How does this theme manifest itself? Here are a few instances:


  • Zora Nadrimal, Jean Laffite's grandmother, was a loyal Spaniard. And yet she and her husband were arrested and tortured by the Inquisition, and she was forced to flee the country after her husband's death, never to return. Spanish was still her native language. She raised her daughter speaking Spanish. She spoke Spanish to her grandchildren and educated them in the culture of Spain. But how did she really feel about her native country? What about her behavior inspires Jean to take up his "War Against Spain", an endless vendetta against the country that rejected his grandparents?
  • Theodosia Burr Alston was a loyal, patriotic American. Yet her father was accused of being a traitor, and even after he was acquitted of the charges, his name was dragged in the mud. If you open a history book today, Aaron Burr is known for two things: killing Alexander Hamilton in a duel, and plotting to "separate the Western territories" from the United States. Burr went into exile for a time after his acquittal, but he returned to the United States and lived in poverty and obscurity for the rest of his life. How did Theodosia Burr really feel about the country that could do this to her father, after he had been a revolutionary war hero, had served as Vice President, and had always championed the freedoms of all Americans?
  • Jean Laffite, despite being a hunted man, gave the Americans information about their enemies the British that was designed to help them avoid being conquered. What did they do in response? They sent a raiding party against him. He ordered his men not to fight back against the looters, and even after his ships were stolen and storehouses looted, he contributed to the American cause by donating gunpowder and flint, artillery and trained cannoneers, and he fought for the US cause right alongside the men who looted him: Patterson and Ross. Yet when the conflict was over, he was never compensated for what was taken from him, and he was forced to find another place to continue his privateering business. Not content with driving him out of Barataria, the Americans required him to leave Galveston, too. And even when he was enlisted in the Columbian Navy, the  Americans were still out to get him. What would you feel toward a country that did that to you? Paradoxically, Jean Laffite felt only love for the United States of America, despite the actions of its government. 

Some people feel that everything in life is based on turn taking and reciprocity.

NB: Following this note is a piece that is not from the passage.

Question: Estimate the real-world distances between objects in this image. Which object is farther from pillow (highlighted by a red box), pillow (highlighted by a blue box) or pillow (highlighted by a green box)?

It's all you scratch my back and I'll scratch yours. But real love, whether it is for a person or a country, is not like that. True love transcends the need for reciprocation.

That's the big theme in Theodosia and the Pirates. It was present in the first book from the beginning, but it is given a final expression in The War Against Spain. Sometimes love of country is so strong, that it transcends borders and rulers. It is like a weed that flowers despite everything that is done to eradicate it. In this sense, the book is a tribute to the triumph of love over hatred.